» ITEMS:
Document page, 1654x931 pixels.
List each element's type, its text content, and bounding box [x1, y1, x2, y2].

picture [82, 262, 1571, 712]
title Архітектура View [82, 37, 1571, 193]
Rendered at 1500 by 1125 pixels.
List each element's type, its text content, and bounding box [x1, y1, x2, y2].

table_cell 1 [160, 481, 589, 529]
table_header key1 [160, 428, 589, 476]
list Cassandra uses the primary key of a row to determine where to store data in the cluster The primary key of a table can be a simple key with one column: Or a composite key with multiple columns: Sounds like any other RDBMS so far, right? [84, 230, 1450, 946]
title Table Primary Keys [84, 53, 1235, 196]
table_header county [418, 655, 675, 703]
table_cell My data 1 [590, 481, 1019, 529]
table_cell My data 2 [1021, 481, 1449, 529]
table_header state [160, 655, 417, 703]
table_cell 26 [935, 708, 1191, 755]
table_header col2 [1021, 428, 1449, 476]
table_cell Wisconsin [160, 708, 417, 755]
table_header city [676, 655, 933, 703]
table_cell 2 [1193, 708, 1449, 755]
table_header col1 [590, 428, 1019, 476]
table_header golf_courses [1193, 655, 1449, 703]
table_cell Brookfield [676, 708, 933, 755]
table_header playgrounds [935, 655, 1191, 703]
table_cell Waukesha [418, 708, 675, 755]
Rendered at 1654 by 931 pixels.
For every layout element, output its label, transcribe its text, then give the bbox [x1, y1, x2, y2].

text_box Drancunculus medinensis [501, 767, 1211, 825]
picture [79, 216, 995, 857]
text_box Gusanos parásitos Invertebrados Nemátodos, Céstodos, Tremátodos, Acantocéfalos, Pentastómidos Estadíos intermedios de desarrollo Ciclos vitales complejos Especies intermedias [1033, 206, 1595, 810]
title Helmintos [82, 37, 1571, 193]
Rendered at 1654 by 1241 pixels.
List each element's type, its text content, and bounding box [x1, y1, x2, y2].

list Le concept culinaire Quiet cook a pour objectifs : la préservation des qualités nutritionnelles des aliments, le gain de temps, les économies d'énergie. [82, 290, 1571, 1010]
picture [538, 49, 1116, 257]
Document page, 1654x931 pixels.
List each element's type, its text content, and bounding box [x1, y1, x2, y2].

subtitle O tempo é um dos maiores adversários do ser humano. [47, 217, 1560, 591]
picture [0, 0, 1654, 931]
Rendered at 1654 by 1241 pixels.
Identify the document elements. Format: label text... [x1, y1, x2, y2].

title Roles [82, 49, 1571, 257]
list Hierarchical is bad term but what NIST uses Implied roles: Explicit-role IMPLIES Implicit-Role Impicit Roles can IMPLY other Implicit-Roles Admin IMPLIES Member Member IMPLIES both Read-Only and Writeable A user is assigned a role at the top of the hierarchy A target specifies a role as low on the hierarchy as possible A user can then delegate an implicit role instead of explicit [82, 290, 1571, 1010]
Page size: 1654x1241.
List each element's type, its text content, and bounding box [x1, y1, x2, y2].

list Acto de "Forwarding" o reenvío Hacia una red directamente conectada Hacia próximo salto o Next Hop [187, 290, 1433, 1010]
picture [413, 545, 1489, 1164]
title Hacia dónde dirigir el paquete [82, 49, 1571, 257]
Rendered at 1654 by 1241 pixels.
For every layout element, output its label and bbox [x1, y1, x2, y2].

» EXERCISE INSTRUCTIONS: Write out the data again with every "bounding box" switched to "bounding rectangle" and everything else left as it is.

» REPLY TO THE TASK:
Document page, 1654x931 pixels.
List each element's type, its text content, and bounding rectangle [x1, y1, x2, y2].

picture [82, 262, 1571, 712]
title Архітектура View [82, 37, 1571, 193]
Rendered at 1500 by 1125 pixels.
List each element's type, its text content, and bounding rectangle [x1, y1, x2, y2].

table_cell 1 [160, 481, 589, 529]
table_header key1 [160, 428, 589, 476]
list Cassandra uses the primary key of a row to determine where to store data in the cluster The primary key of a table can be a simple key with one column: Or a composite key with multiple columns: Sounds like any other RDBMS so far, right? [84, 230, 1450, 946]
title Table Primary Keys [84, 53, 1235, 196]
table_header county [418, 655, 675, 703]
table_cell My data 1 [590, 481, 1019, 529]
table_cell My data 2 [1021, 481, 1449, 529]
table_header state [160, 655, 417, 703]
table_cell 26 [935, 708, 1191, 755]
table_header col2 [1021, 428, 1449, 476]
table_cell Wisconsin [160, 708, 417, 755]
table_header city [676, 655, 933, 703]
table_cell 2 [1193, 708, 1449, 755]
table_header col1 [590, 428, 1019, 476]
table_header golf_courses [1193, 655, 1449, 703]
table_cell Brookfield [676, 708, 933, 755]
table_header playgrounds [935, 655, 1191, 703]
table_cell Waukesha [418, 708, 675, 755]
Rendered at 1654 by 931 pixels.
For every layout element, output its label, transcribe its text, then give the bbox [x1, y1, x2, y2].

text_box Drancunculus medinensis [501, 767, 1211, 825]
picture [79, 216, 995, 857]
text_box Gusanos parásitos Invertebrados Nemátodos, Céstodos, Tremátodos, Acantocéfalos, Pentastómidos Estadíos intermedios de desarrollo Ciclos vitales complejos Especies intermedias [1033, 206, 1595, 810]
title Helmintos [82, 37, 1571, 193]
Rendered at 1654 by 1241 pixels.
List each element's type, its text content, and bounding rectangle [x1, y1, x2, y2].

list Le concept culinaire Quiet cook a pour objectifs : la préservation des qualités nutritionnelles des aliments, le gain de temps, les économies d'énergie. [82, 290, 1571, 1010]
picture [538, 49, 1116, 257]
Document page, 1654x931 pixels.
List each element's type, its text content, and bounding rectangle [x1, y1, x2, y2].

subtitle O tempo é um dos maiores adversários do ser humano. [47, 217, 1560, 591]
picture [0, 0, 1654, 931]
Rendered at 1654 by 1241 pixels.
Identify the document elements. Format: label text... [x1, y1, x2, y2].

title Roles [82, 49, 1571, 257]
list Hierarchical is bad term but what NIST uses Implied roles: Explicit-role IMPLIES Implicit-Role Impicit Roles can IMPLY other Implicit-Roles Admin IMPLIES Member Member IMPLIES both Read-Only and Writeable A user is assigned a role at the top of the hierarchy A target specifies a role as low on the hierarchy as possible A user can then delegate an implicit role instead of explicit [82, 290, 1571, 1010]
Page size: 1654x1241.
List each element's type, its text content, and bounding rectangle [x1, y1, x2, y2].

list Acto de "Forwarding" o reenvío Hacia una red directamente conectada Hacia próximo salto o Next Hop [187, 290, 1433, 1010]
picture [413, 545, 1489, 1164]
title Hacia dónde dirigir el paquete [82, 49, 1571, 257]
Rendered at 1654 by 1241 pixels.
For every layout element, output its label and bbox [x1, y1, x2, y2].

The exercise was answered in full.